Enter Madera's youngest daughter, Morgan Madera '03, a marketing manager for an architecture and design firm in Cambridge, Massachusetts. When Morgan heard about the living-donor program, she got tested without her father's knowledge. She was a perfect match.
When Morgan told her father she was going to be his donor, he broke down and said, "Are you sure you want to do this? It's fraught with risks. I'll wait."
"It wasn't even a decision," Morgan now says. "I never once sat and thought maybe I shouldn't do this. I was just like, 'Bring it on and let's do it.' I was just so grateful it could be done."
In September she donated 67 percent of her liver to her father. Three months later her liver has regenerated and grown to normal size, and she is slowly returning to her old work and exercise schedule. For his part, Cornelius was declared cancer-free a month after his surgery and told to watch his diet. He can now resume golfing whenever he wishes.
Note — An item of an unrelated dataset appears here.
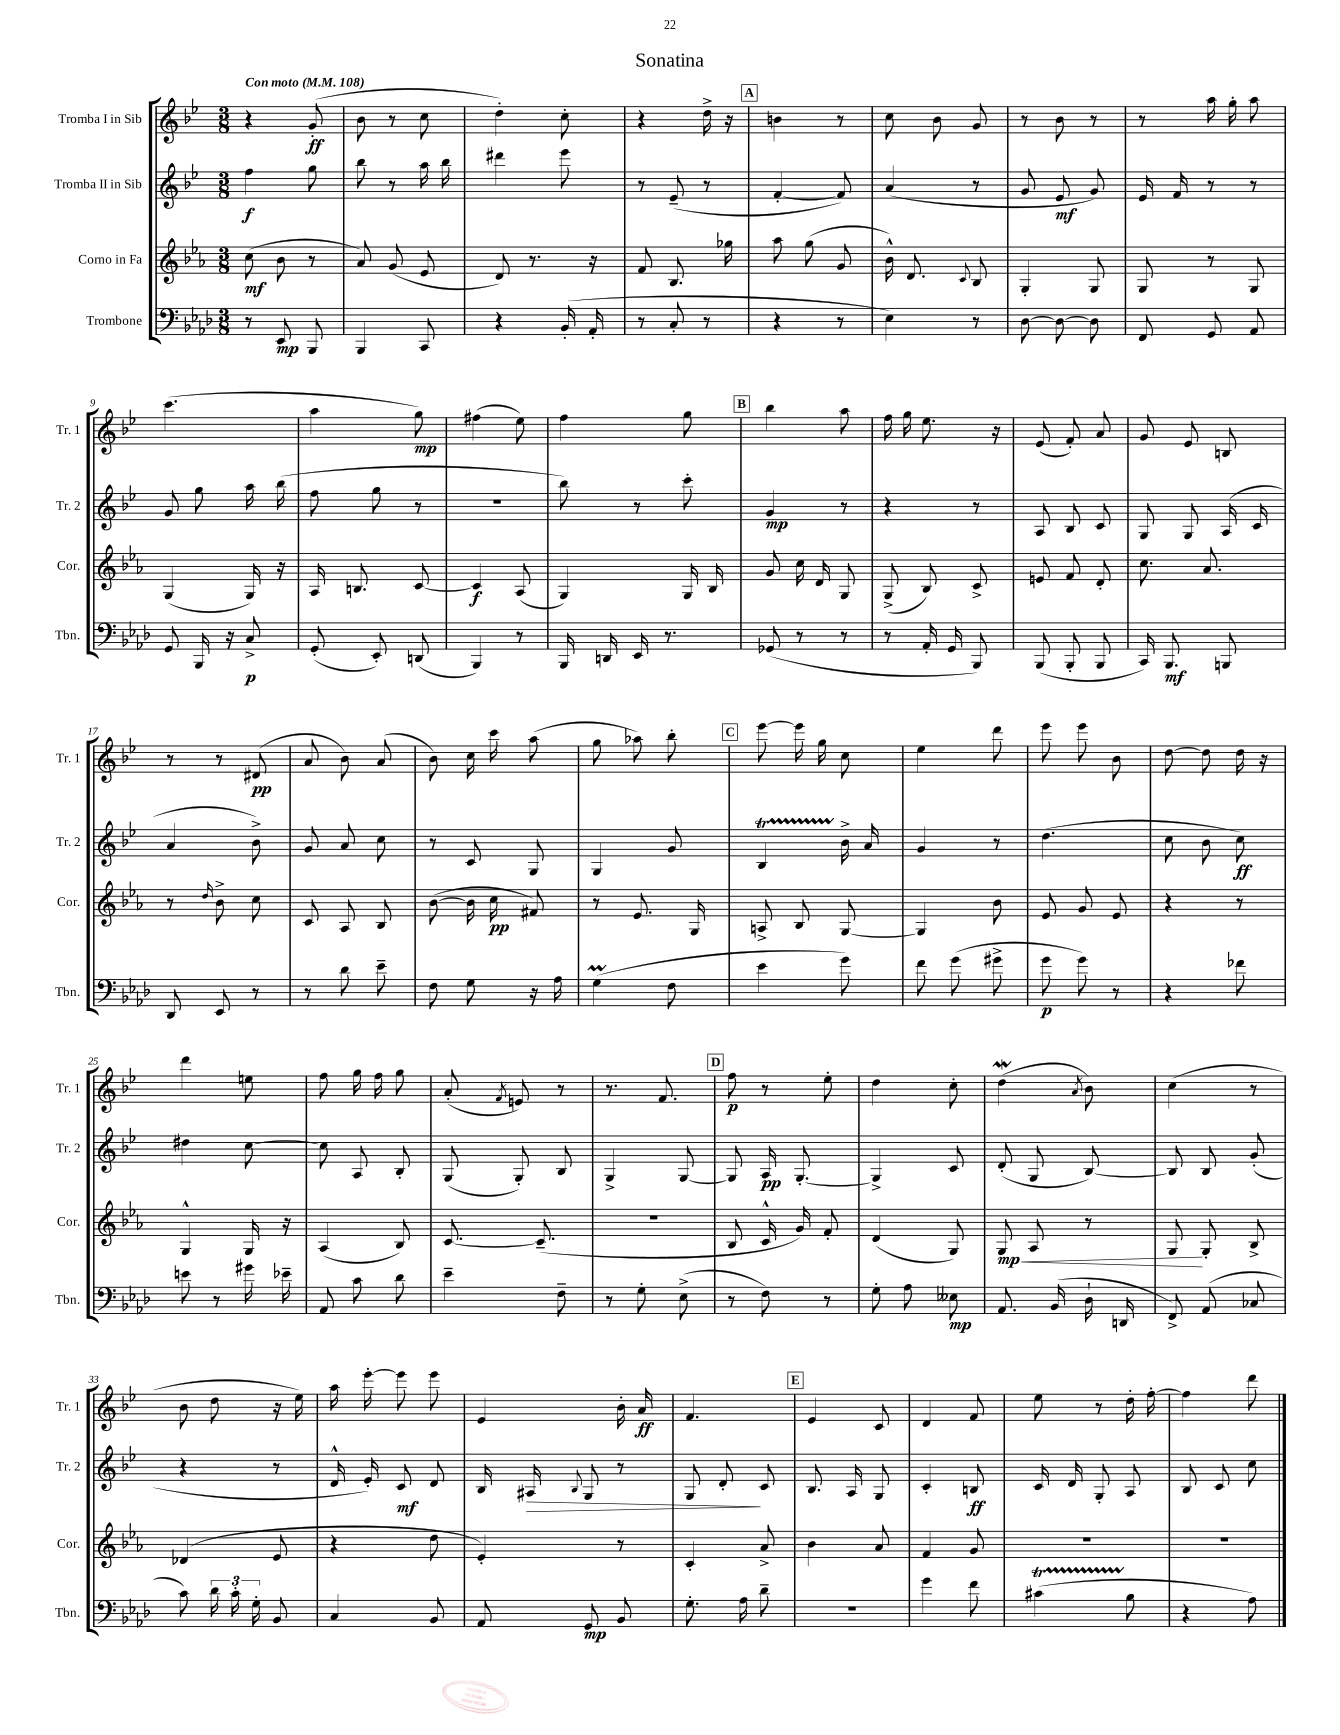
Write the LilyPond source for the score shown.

Meghan Madera Bent '98, Madera's other daughter, says her role during the crisis was more psychological. She kept up the family's spirits. "It's easier for the patient and harder for the family to cope," she says, "because you feel as though you have no control over the situation." Her family agrees that her jokes and positive attitude were instrumental in keeping them hopeful and focused.
The sisters' intervention was so successful that Caitlin, the Boston internist, is considering opening a consulting office for people who need help with medical research after they've been given an unfavorable diagnosis.
The greatest lesson, Cornelius says , "Patients should never give up hope. Don't quit, because good things can happen."